I don't think this is correct.  Assuming that you are referring to visual 
magnitudes, all but about 4 of the stars in the sky are less than magnitude 0, 
so if you can see stars at all, you can see magnitude 0.  Even MIR is slightly 
dimmer than magnitude 0, and it is un-missable.  You are right, that NOAA 
sats are relatively dim, but they are MUCH dimmer than magnitude 0.  

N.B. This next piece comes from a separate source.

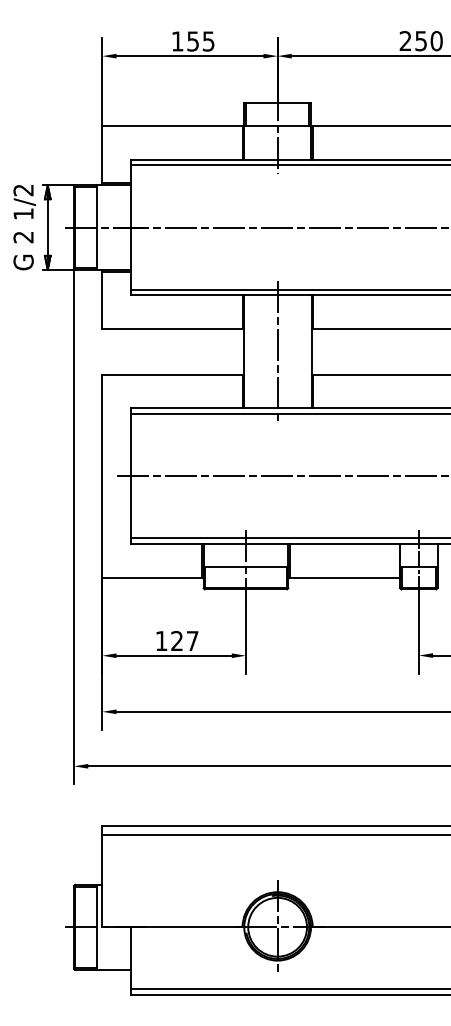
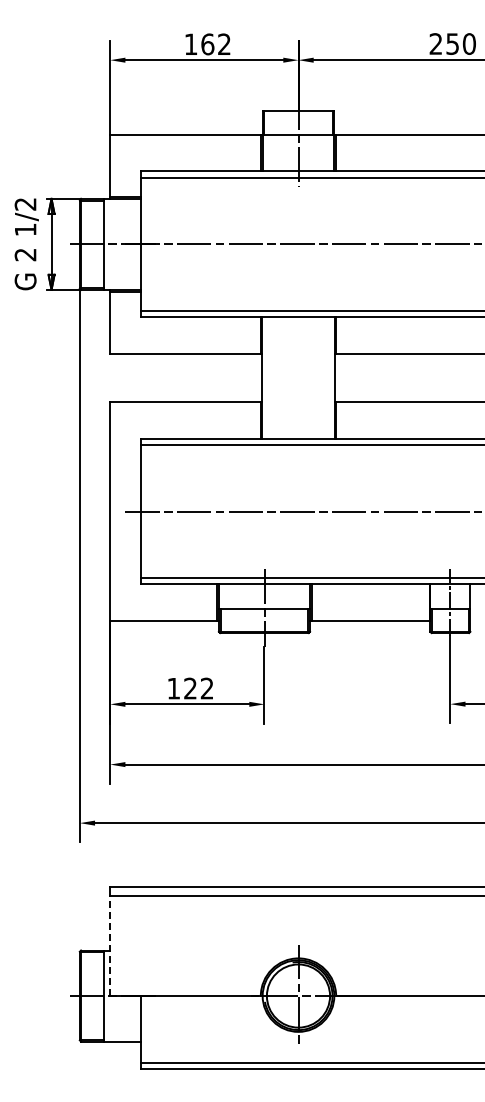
text: (200, 41) -> (215, 44), 155 -> 162
line: (277, 351) -> (298, 377), removed
text: (191, 640) -> (206, 688), 127 -> 122
line: (102, 881) -> (110, 946), solid -> dashed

Moonlight will NOT wash out Mag 0 . Magnitude 0 is generally related to the 
brightest stars in the sky, not dim stars.  People can see stars down to 
magnitude 6, which is about 250 times dimmer than magnitude 0.  This is why 
this Iridium thing is so spectacular, since the mag -7 flares are 630 times as 
bright as magnitude 0, ie hundreds of times brighter than the brightest stars in 
the sky.  

After seeing the Iridium a couple of times, I realized that I had seen them 
before, but had mistaken them for airplane landing lights.